### WHAT THIS TASK INVOLVES:
If a line in the data below holds the word "Décembre", include it in the count. Give only the final number.

═══

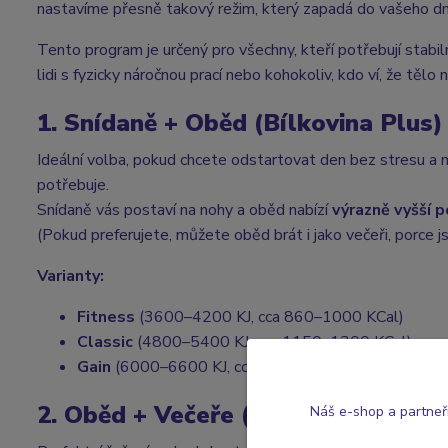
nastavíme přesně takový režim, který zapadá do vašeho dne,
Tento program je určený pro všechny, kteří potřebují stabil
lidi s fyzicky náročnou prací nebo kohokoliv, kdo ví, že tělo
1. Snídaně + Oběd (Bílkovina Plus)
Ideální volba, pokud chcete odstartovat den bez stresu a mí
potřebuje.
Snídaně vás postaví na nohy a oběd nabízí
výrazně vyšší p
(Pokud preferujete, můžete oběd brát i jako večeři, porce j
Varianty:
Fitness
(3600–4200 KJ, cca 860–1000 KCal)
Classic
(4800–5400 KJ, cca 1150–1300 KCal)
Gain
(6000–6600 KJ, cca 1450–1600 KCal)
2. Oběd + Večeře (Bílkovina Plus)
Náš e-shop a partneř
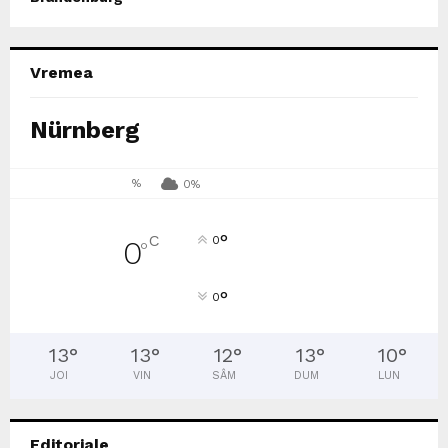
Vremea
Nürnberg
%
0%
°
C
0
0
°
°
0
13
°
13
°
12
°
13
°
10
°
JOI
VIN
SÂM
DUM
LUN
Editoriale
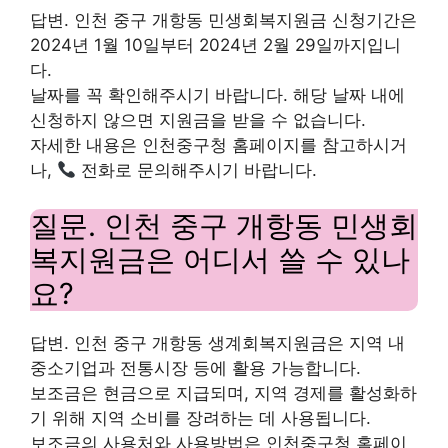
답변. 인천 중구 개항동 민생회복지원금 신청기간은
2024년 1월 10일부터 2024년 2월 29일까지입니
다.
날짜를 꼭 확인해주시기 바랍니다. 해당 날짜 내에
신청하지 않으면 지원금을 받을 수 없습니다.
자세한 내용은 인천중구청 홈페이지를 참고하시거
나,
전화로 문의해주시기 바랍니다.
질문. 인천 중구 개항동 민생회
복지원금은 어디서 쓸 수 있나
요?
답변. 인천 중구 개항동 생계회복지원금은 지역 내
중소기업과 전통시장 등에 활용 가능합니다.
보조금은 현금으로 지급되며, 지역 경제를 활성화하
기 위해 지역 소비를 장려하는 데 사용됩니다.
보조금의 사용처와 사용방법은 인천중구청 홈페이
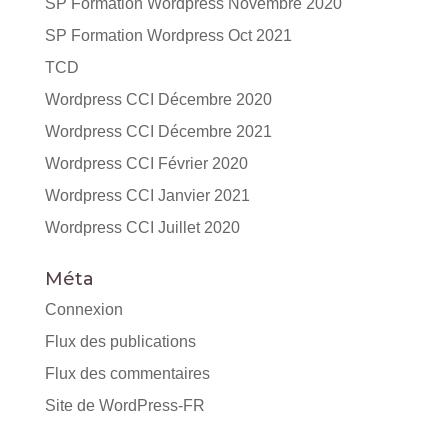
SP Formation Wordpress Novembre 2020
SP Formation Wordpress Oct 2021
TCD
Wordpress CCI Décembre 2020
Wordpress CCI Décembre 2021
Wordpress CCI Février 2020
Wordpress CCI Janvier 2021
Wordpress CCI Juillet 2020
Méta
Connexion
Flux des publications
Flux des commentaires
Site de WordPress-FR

═══

### RESULT OF THIS TASK:
2